■ **WORK ITEM**: The required answer is every line of the data containing the word "pixels".

(Dataset entries)
•••••

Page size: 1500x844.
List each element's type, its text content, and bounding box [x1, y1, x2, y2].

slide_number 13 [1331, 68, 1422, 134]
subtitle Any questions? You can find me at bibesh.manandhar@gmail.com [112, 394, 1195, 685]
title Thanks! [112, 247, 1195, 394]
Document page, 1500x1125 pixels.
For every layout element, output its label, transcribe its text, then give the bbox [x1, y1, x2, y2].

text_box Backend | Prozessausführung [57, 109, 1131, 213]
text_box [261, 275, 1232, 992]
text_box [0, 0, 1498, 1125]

•••••

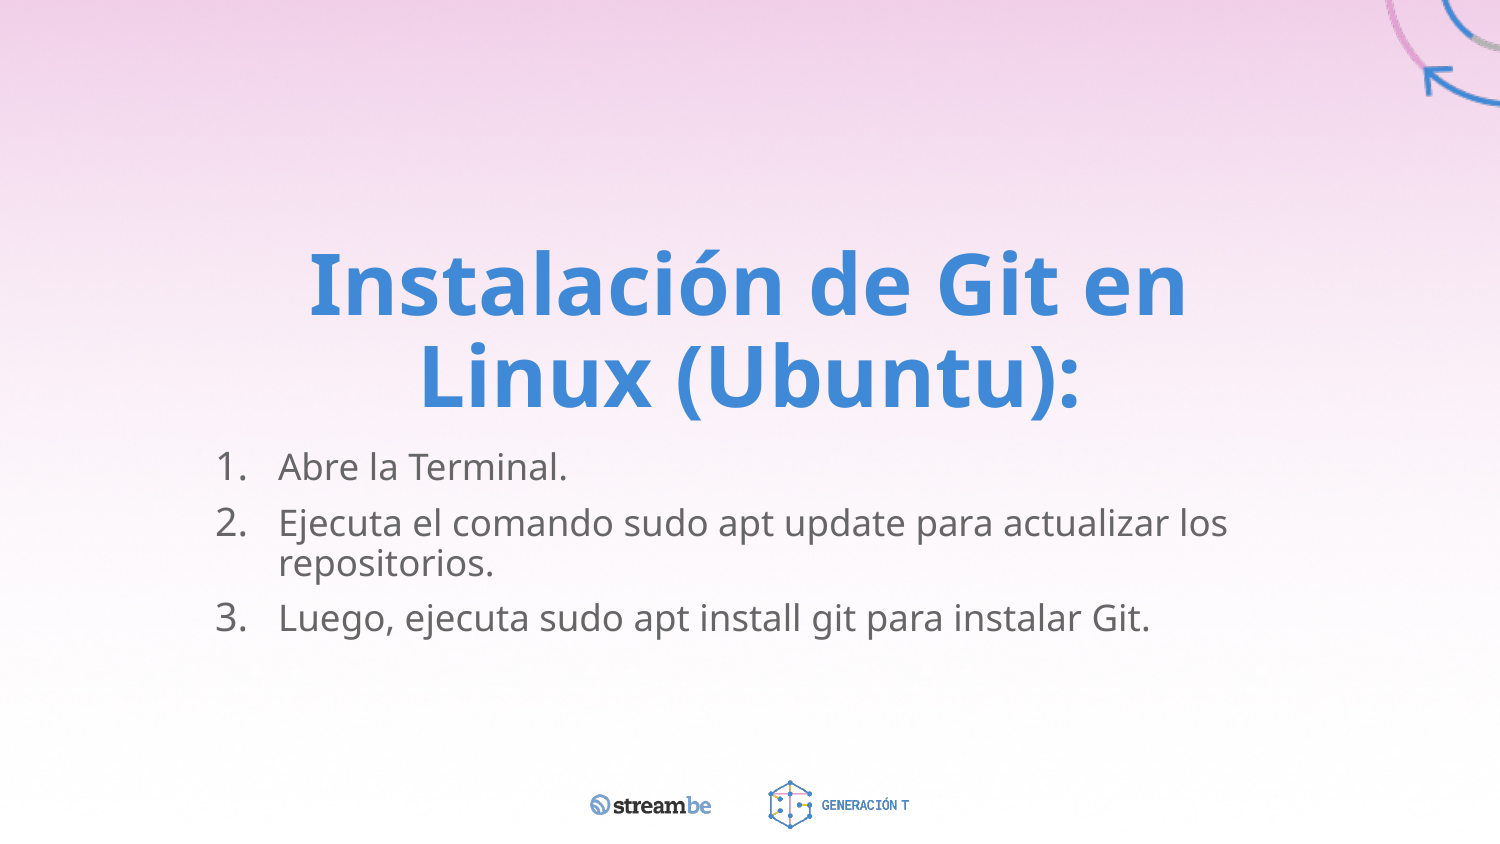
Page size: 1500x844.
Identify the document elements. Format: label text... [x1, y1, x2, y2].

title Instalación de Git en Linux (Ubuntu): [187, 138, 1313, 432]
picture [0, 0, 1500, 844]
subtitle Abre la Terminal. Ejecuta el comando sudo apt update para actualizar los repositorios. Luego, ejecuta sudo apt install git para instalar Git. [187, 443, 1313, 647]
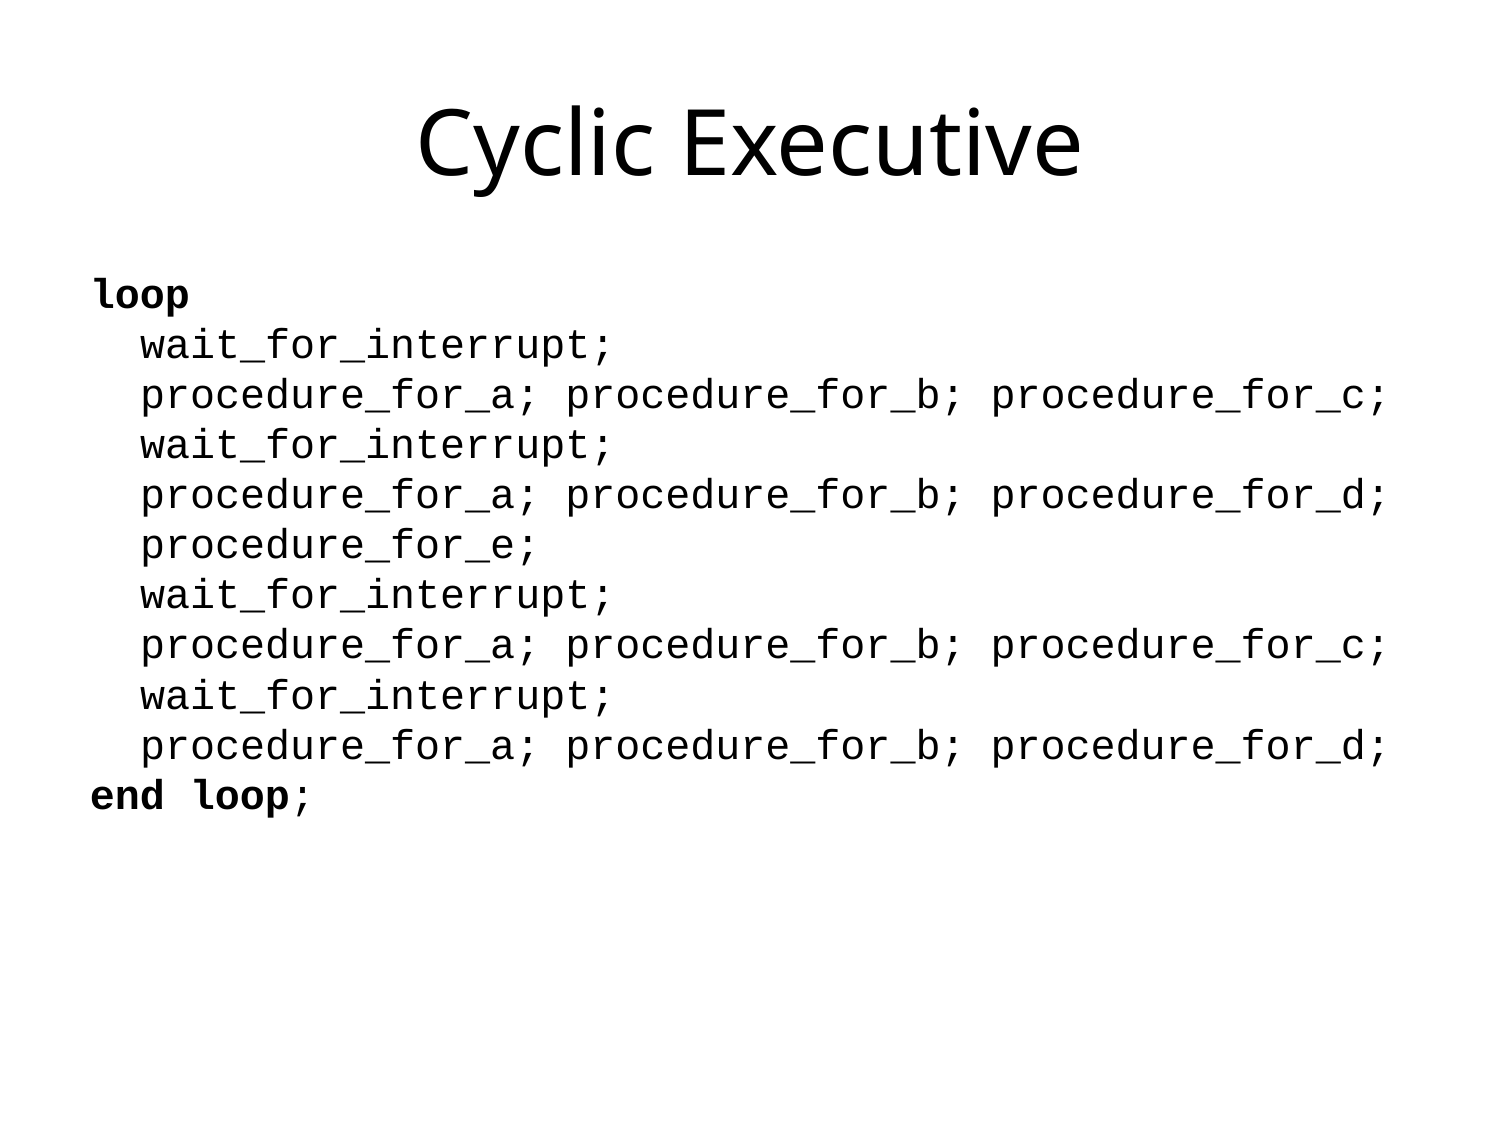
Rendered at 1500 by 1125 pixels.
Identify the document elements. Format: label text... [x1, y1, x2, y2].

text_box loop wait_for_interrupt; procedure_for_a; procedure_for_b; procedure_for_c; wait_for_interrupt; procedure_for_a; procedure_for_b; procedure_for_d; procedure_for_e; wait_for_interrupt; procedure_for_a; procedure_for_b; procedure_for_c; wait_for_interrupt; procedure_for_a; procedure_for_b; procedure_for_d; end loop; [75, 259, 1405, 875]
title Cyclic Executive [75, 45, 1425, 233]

•••••

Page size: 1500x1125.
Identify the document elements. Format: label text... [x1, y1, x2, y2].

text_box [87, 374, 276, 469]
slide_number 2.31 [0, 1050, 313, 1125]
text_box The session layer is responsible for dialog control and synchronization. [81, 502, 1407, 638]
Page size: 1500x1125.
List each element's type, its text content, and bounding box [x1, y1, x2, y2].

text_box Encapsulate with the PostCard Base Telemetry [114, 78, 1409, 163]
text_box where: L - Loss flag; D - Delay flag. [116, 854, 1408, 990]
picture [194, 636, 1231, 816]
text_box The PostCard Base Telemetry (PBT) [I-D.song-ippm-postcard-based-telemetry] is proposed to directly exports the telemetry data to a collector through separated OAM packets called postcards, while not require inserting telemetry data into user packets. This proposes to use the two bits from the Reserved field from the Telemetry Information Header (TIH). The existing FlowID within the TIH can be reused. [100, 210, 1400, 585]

•••••

■ **WRITTEN ANSWER**:
Document page, 1500x1125 pixels.
Rendered at 1500 by 1125 pixels.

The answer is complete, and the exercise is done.